“Perché vuoi recitare?”.

Le risposte sono le più disparate, ovviamente non ce n’è una più corretta di un’altra. Siamo a Nanterre, nella metà degli anni ’80, alla scuola del Theatre Les Amandiers diretta in quel periodo da Patrice Chéreau.

Tra gli altri è lì che si formò Valeria Bruni Tedeschi. Che ora, alla regia del suo settimo lungometraggio, torna a quei giorni, in quel luogo, per realizzare Les Amandiers, tradotto a livello internazionale con Forever Young.

E non è una trasformazione poi così lontana dal senso più profondo del film (il secondo diretto dall’attrice/regista italiana naturalizzata francese in gara a Cannes, dopo Un castello in Italia del 2013), proprio perché l’intento di Bruni Tedeschi è quello di catturare il ricordo di un periodo vissuto a pieno regime: le nuove amicizie, gli amori, la passione per la recitazione e il teatro, lo spettro dell’eroina e dell’AIDS.

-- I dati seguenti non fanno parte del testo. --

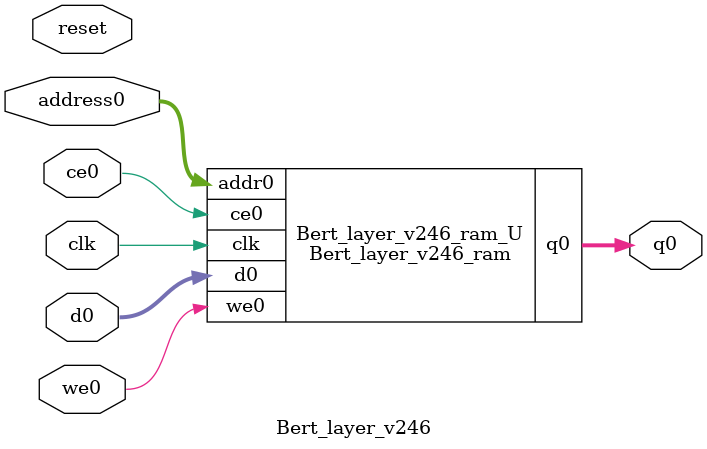
<source format=v>
`timescale 1 ns / 1 ps
module Bert_layer_v246_ram (addr0, ce0, d0, we0, q0,  clk);

parameter DWIDTH = 32;
parameter AWIDTH = 16;
parameter MEM_SIZE = 36864;

input[AWIDTH-1:0] addr0;
input ce0;
input[DWIDTH-1:0] d0;
input we0;
output reg[DWIDTH-1:0] q0;
input clk;

(* ram_style = "block" *)reg [DWIDTH-1:0] ram[0:MEM_SIZE-1];




always @(posedge clk)  
begin 
    if (ce0) begin
        if (we0) 
            ram[addr0] <= d0; 
        q0 <= ram[addr0];
    end
end


endmodule

`timescale 1 ns / 1 ps
module Bert_layer_v246(
    reset,
    clk,
    address0,
    ce0,
    we0,
    d0,
    q0);

parameter DataWidth = 32'd32;
parameter AddressRange = 32'd36864;
parameter AddressWidth = 32'd16;
input reset;
input clk;
input[AddressWidth - 1:0] address0;
input ce0;
input we0;
input[DataWidth - 1:0] d0;
output[DataWidth - 1:0] q0;



Bert_layer_v246_ram Bert_layer_v246_ram_U(
    .clk( clk ),
    .addr0( address0 ),
    .ce0( ce0 ),
    .we0( we0 ),
    .d0( d0 ),
    .q0( q0 ));

endmodule


</source>
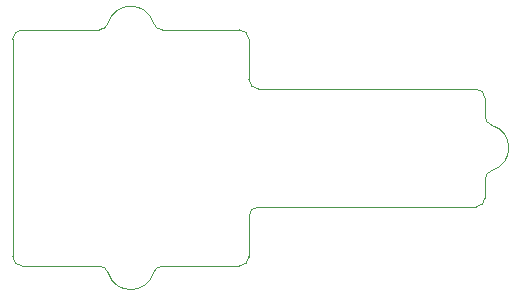
<source format=gbr>
%TF.GenerationSoftware,KiCad,Pcbnew,9.0.2*%
%TF.CreationDate,2025-07-10T11:39:35+02:00*%
%TF.ProjectId,iagabel,69616761-6265-46c2-9e6b-696361645f70,rev?*%
%TF.SameCoordinates,Original*%
%TF.FileFunction,Profile,NP*%
%FSLAX46Y46*%
G04 Gerber Fmt 4.6, Leading zero omitted, Abs format (unit mm)*
G04 Created by KiCad (PCBNEW 9.0.2) date 2025-07-10 11:39:35*
%MOMM*%
%LPD*%
G01*
G04 APERTURE LIST*
%TA.AperFunction,Profile*%
%ADD10C,0.050000*%
%TD*%
G04 APERTURE END LIST*
D10*
X20800000Y-4999999D02*
X39200000Y-4999999D01*
X12683300Y1D02*
G75*
G02*
X11916647Y571435I0J800000D01*
G01*
X40000000Y-14199999D02*
X40000000Y-12683299D01*
X8083370Y571430D02*
G75*
G02*
X7316740Y1I-766630J228541D01*
G01*
X20000000Y-799999D02*
X20000000Y-4199999D01*
X0Y-800000D02*
G75*
G02*
X800001Y1I800001J0D01*
G01*
X12688666Y-19999999D02*
X19200000Y-19999999D01*
X0Y-800000D02*
X0Y-19199999D01*
X800000Y-19999999D02*
G75*
G02*
X0Y-19199999I0J800000D01*
G01*
X40571429Y-8083369D02*
G75*
G02*
X40000001Y-7311333I228571J766670D01*
G01*
X7316700Y-19999999D02*
G75*
G02*
X8083353Y-20571433I0J-800000D01*
G01*
X800001Y1D02*
X7316740Y1D01*
X11916630Y-20571428D02*
G75*
G02*
X12688666Y-20000000I766670J-228571D01*
G01*
X20000000Y-19199999D02*
G75*
G02*
X19200000Y-19999999I-800000J0D01*
G01*
X20000000Y-15799999D02*
G75*
G02*
X20800000Y-14999999I800000J0D01*
G01*
X40000000Y-14199999D02*
G75*
G02*
X39200000Y-14999999I-800000J0D01*
G01*
X19200000Y1D02*
G75*
G02*
X20000000Y-799999I0J-800000D01*
G01*
X20000000Y-19199999D02*
X20000000Y-15799999D01*
X20800000Y-4999999D02*
G75*
G02*
X20000000Y-4199999I0J800000D01*
G01*
X20800000Y-14999999D02*
X39200000Y-14999999D01*
X40571429Y-8083369D02*
G75*
G02*
X40571429Y-11916629I-571429J-1916630D01*
G01*
X40000000Y-7311333D02*
X40000000Y-5799999D01*
X8083370Y571430D02*
G75*
G02*
X11916630Y571430I1916630J-571430D01*
G01*
X12683300Y1D02*
X19200000Y1D01*
X39200000Y-4999999D02*
G75*
G02*
X40000000Y-5799999I0J-800000D01*
G01*
X800000Y-19999999D02*
X7316700Y-19999999D01*
X40000000Y-12683299D02*
G75*
G02*
X40571434Y-11916646I800000J0D01*
G01*
X11916630Y-20571428D02*
G75*
G02*
X8083370Y-20571428I-1916630J571430D01*
G01*
M02*

</source>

Saranno per sempre giovani, allora, i bellissimi e problematici protagonisti di questo film capace di sorprendere per la sua folle vitalità, per la capacità che ha di aderire in maniera così spontanea ad un contesto storico né lontanissimo né più – ahinoi – così vicino: Stella, Etienne e Adèle hanno vent’anni, sono tra i 12 che superano l’esame di ammissione all’école diretta da Chéreau (Louis Garrel) e, insieme, affrontano i primi grandi cambiamenti della loro esistenza.

Valeria Bruni Tedeschi - Foto Karen Di Paola
Valeria Bruni Tedeschi - Foto Karen Di Paola
Valeria Bruni Tedeschi - Foto Karen Di Paola

Valeria Bruni Tedeschi - Foto Karen Di Paola

Coadiuvata allo script da Noémie Lvovsky, Valeria Bruni Tedeschi non prende parte al film come attrice (ed è la prima volta che accade in un'opera che dirige) ma dimostra di aver raggiunto una piena consapevolezza del mezzo soprattutto grazie ad una direzione attoriale che sfiora la perfezione: sceglie Nadia Tereszkiewicz (con la quale aveva già interpretato Only the Animals, film del 2019 di Dominik Moll uscito recentemente da noi) come – immaginiamo – suo alter ego nell’economia del racconto, chiamata ad una prova che la vede alternare stati d’animo in continuazione, vuoi per le gioie e le insicurezze di quell’età, vuoi per il difficile rapporto con l’amato Etienne (Sofiane Bennacer), bohémien irresistibile e disperato, eroinomane e depresso.

È un film che non retrocede mai di un millimetro, Les amandiers, imperfetto ma vivo, divertente e triste, trascinante nella scelta di alcune canzoni diegetiche e non (su tutte Le chanteur di Daniel Balavoine, urlata a squarciagola dentro la macchina), di certo atto d’amore verso la scuola e il maestro che l’ha formata (facendola peraltro esordire al cinema con Hôtel de France nell’87) ma non per questo ritratto apologetico di un uomo, Chéreau, che nella caratterizzazione del sempre bravo Garrel (nonché ex compagno della regista) trova anche sfaccettature di uomo non necessariamente “esemplare”.

È l’ulteriore conferma della bontà di un’operazione nostalgia che però non cede mai al ricatto emotivo, magari “sottrae” poco ma – in un certo senso – rispecchia a 360° le caratteristiche della donna, regista, attrice, che abbiamo imparato a conoscere, e ad apprezzare, nel corso degli anni. Bello, vivo.